When he was found he had not eaten for three weeks and had been tortured, said a man named Abou Hamad, who cared for Mr. Gamienbay at his house in the area in the days before he died.
The Egyptian government began military operations in August to root out extremists and get Sinai under control. But despite an increased security presence, criminal gangs in Sinai continue to take migrants and asylum seekers hostage en route to Israel. They are held for ransom and often tortured.
“This is one of the most serious human rights concerns in Egypt and it’s not being addressed,” said Nicholas Piachaud, North Africa campaigner for Amnesty International. “It’s a tragedy which has unfolded across many different countries and is playing out on an international scale but being ignored by the international community.”
Sub-Saharan migrants, refugees and asylum seekers began moving northward, aiming to enter Israel, around 2006, said Shahar Shoham, who directs the migrants department at Physicians for Human Rights-Israel, which provides medical treatment for them.
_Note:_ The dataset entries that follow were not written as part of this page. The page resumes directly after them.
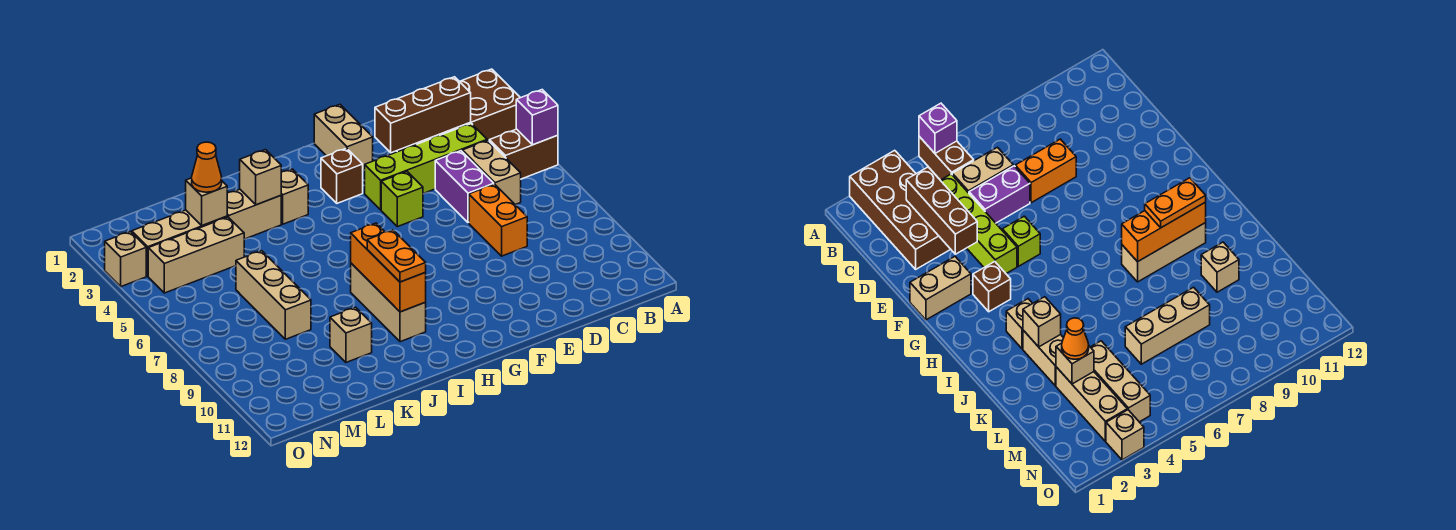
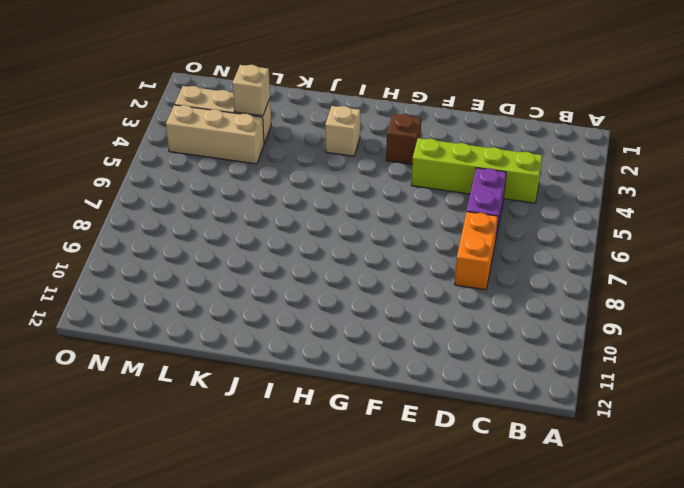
none -> brown 2x4 brick [397,69,520,152]
none -> brown 1x2 brick [489,129,558,179]
none -> tan 1x2 brick [462,140,521,205]

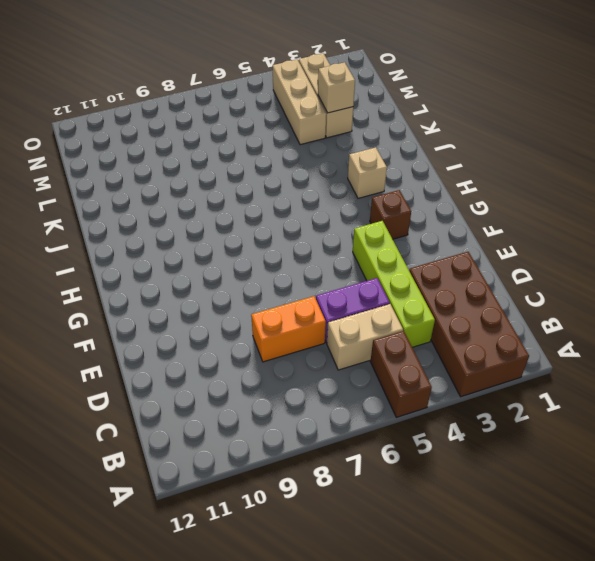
none -> tan 1x2 brick [314,104,373,170]
none -> lime 1x1 brick [381,172,423,227]
none -> tan 1x3 brick [351,263,426,342]

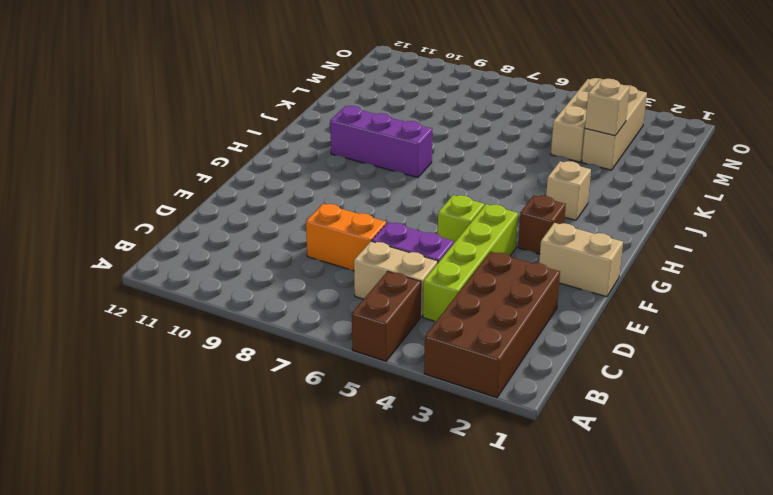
purple 1x3 brick [330,106,432,178] -> tan 1x3 brick [351,263,426,342]
none -> tan 1x2 brick [227,189,281,239]
none -> tan 1x1 brick [330,307,372,362]
none -> tan 1x3 brick [236,251,311,339]

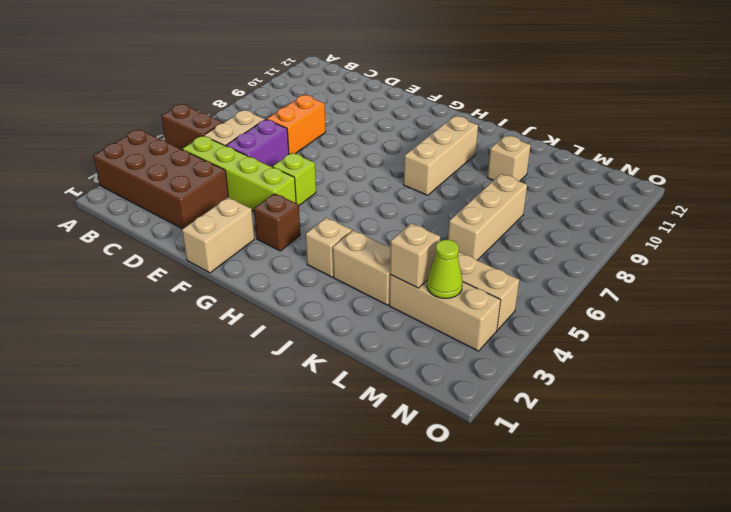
lime 1x1 cone [427,240,463,299] -> none
none -> tan 1x1 brick [105,231,146,287]
none -> purple 1x1 brick [516,90,558,145]
none -> brown 1x3 brick [375,77,471,153]

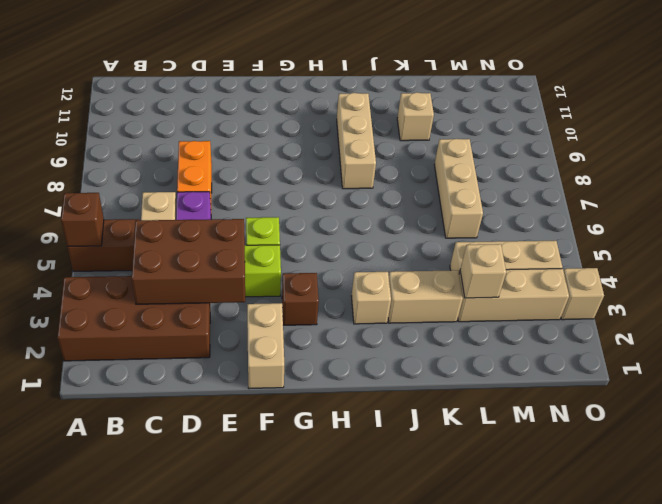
brown 1x1 brick [61,193,104,247] -> purple 1x1 brick [516,90,558,145]
brown 2x3 brick [132,219,245,304] -> brown 1x3 brick [375,77,471,153]
none -> orange 1x3 brick [351,223,426,312]
none -> tan 1x1 brick [240,150,281,205]
none -> orange 1x2 plate [367,230,426,282]

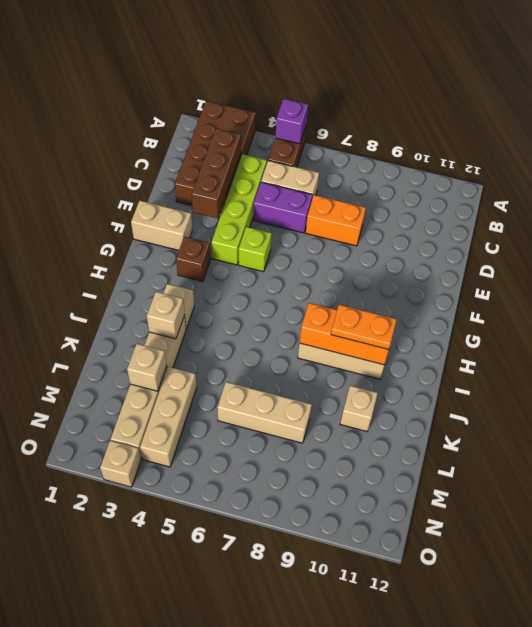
none -> orange 1x1 cone [192,142,222,192]

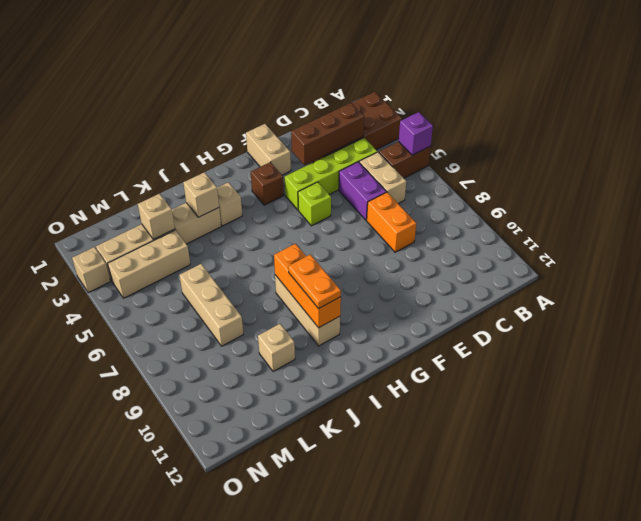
none -> orange 1x1 cone [192,142,222,192]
At first they were mostly Sudanese, who paid as much $2,000 to be taken to Israel, said Abou Mahmoud, a Sinai Bedouin who said he used to smuggle them.
But since 2008 they have mostly come from Eritrea, said Ms. Shoham and other experts. It is these Eritreans who have become the main targets of extortion and trafficking.
Meron Estefanos, a human rights activist and radio presenter in Sweden for Radio Erena, which broadcasts in Eritrea and via satellite around the world, said that in some cases criminals lured young Eritreans seeking asylum in Ethiopia into crossing Sinai instead, with a promise of better lives in Israel. They then kidnap them, she said.
Over the past 20 months, human rights workers in Egypt, Israel and Europe have documented a disturbing new trend.
Hostages in Sinai say they never intended to go to Israel but were kidnapped in Sudan or Ethiopia on their way to refugee camps and sold to Sinai criminals to be held for ransom.
“We are actually talking about a few hundred in Israel that didn’t plan to come here,” Ms. Shoham said.
The kidnappers are members of the Rashaida tribe in Eritrea and Sudan, or other Eritreans, according to a September report by Europe External Policy Advisers, a research group in Brussels, and Tilburg University, in the Netherlands. The report was based on 104 interviews with hostages, conducted primarily by telephone while they were being held.
Many said they had been kidnapped from refugee camps, including the Shagarab camp, in Sudan, and Mai Aini, in Ethiopia.